_SOURCE EXTRACT_
0

I thought the community helped me nail this problem w/a case insensitive RegExp, but I got it wrong. What about the following RegEx fails in IE7 and IE8?

var reggy = /(\s*?)<span\b(?:.*?)(?:class=(?:'|"|.*?\s)?foobar(?:\s|\3))(?:.*?)(?:\/)?>(.+?)<\/span>(\s*?)/ig;

jsFiddle here. Only in IE7 and IE8 does it give a "did not match" result.

Community
  • 1
  • 1
buley
  • 28,032
  • 17
  • 85
  • 106
  • just gonna guess: `(?:)` – zzzzBov Nov 09 '11 at 19:46
  • What is it you're trying to do? Perhaps a regular expression isn't the best solution to this. http://stackoverflow.com/questions/1732348/regex-match-open-tags-except-xhtml-self-contained-tags/1732454#1732454 – tvanfosson Nov 09 '11 at 19:49
  • this looks like a ridiculous regular expression, there is no point in over complicating everything, you should just do this proceduraly. It also looks like you are trying to use regex to identify html, which is _wrong_ http://www.codinghorror.com/blog/2009/11/parsing-html-the-cthulhu-way.html – GAgnew Nov 09 '11 at 19:55
  • I've seen that post. I'm not trying to parse an HTML document, I'm trying to pattern match a single HTML node. Do you think I should be using an HTML parser? – buley Nov 09 '11 at 19:55
  • Changing from `(?:class=(?:'|"|.*?\s)?foobar` to `(class=('|"|.*?\s)?foobar` is doing the trick. Still have no clue why. – buley Nov 09 '11 at 20:20

2 Answers2

2

There are several problems with that regex, the worst of them being that you seem to be mixing up capturing and non-capturing groups. As Mike Samuel hinted, the third capturing group is the (\s*?) at the very end (which, like the one at the beginning, served no useful purpose). Try this regex:

/<span\b[^>]*\bclass=\s*(['"]?)forbes_entity\1[^>]*>[\s\S]*?<\/span>/ig

Here there's only the one capturing group; it captures a single-quote, a double-quote, or nothing. After the class name, the \1 matches the same thing again. (I changed the class name to match the sample text in your fiddle.)

_PROBLEM SET_
**A)** According to the regex thread, in which browsers does the pattern give a "did not match" result?
**B)** List each distinct username that signs a comment in the regex thread.
**C)** Carry the regex thread about IE7 and IE8 further, picking up after its final sentence.

_DATA ROWS_
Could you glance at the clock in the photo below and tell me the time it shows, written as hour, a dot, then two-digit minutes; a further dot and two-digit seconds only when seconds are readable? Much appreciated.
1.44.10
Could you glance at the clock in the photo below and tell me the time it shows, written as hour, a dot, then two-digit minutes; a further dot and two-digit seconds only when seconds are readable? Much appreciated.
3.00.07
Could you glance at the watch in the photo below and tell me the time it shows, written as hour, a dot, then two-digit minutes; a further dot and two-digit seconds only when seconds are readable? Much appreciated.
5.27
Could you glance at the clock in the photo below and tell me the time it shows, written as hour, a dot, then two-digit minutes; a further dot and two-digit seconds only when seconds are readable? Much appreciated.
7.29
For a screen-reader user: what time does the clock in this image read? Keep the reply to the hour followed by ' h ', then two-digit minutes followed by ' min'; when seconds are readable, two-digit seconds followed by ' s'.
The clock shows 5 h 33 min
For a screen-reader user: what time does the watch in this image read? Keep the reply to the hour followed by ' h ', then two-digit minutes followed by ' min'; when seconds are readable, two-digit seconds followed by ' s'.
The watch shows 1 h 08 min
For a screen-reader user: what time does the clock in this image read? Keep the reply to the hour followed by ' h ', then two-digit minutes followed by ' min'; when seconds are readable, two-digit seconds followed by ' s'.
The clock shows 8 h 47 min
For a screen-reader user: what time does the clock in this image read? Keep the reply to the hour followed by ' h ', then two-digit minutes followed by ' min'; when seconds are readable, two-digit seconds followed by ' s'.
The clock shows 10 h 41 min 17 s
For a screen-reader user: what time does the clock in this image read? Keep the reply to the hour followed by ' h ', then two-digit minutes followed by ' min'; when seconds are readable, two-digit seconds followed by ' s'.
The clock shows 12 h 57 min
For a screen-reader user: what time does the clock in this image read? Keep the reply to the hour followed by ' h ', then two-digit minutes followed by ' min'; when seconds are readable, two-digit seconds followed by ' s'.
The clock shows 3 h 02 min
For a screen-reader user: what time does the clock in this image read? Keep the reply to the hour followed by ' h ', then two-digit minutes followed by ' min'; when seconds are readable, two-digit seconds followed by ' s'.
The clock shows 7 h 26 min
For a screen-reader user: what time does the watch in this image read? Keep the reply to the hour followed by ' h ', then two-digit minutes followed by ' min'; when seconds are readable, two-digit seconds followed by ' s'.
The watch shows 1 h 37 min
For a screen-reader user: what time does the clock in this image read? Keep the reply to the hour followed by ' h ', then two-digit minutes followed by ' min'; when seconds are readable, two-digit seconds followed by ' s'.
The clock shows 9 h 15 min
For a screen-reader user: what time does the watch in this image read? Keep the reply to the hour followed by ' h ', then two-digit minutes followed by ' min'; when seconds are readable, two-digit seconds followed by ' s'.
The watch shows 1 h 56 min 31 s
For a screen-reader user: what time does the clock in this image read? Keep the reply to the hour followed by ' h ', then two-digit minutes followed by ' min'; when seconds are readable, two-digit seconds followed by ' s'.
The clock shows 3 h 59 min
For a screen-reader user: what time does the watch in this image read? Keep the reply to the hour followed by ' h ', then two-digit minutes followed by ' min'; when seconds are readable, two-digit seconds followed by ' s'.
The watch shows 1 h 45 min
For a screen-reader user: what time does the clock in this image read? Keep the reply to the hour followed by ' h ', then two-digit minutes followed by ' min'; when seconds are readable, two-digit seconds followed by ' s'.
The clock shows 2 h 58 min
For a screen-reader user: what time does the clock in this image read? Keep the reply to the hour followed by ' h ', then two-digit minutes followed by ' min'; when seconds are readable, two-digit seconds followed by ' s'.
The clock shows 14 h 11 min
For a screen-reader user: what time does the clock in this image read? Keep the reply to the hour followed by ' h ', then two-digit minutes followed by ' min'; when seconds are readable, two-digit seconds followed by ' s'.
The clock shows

_ANSWERS FOR THE TASKS_
**A)** IE7 and IE8.

**B)** zzzzBov, tvanfosson, GAgnew, buley

**C)**
It turned out I didn't need any other groups, but if I had needed them I would have used non-capturing groups ( (?:...) ) to make it easier to keep track of the capturing-group numbers. I also used [\s\S] instead of . to match the span's contents, in case it contains any newlines.

Alan Moore
  • 73,866
  • 12
  • 100
  • 156
  • Thanks for the advice. I also tried some variations w/fewer capturing groups, and one interesting thing I noticed was that it seemed there was a limit on the number of capturing groups. Having fewer is likely merited on its own but if it's the case that there's some limit than this is especially true. – buley Nov 10 '11 at 01:36
1

\3 looks suspicious since it can never match anything but the empty string since the third capturing group follows it. Could IE be treating the \3 before the third capturing group as an octal escape, i.e. as equivalent to \u0003?

In older versions of IE, \s had a non-standard meaning -- it did not match \u00A0 for example.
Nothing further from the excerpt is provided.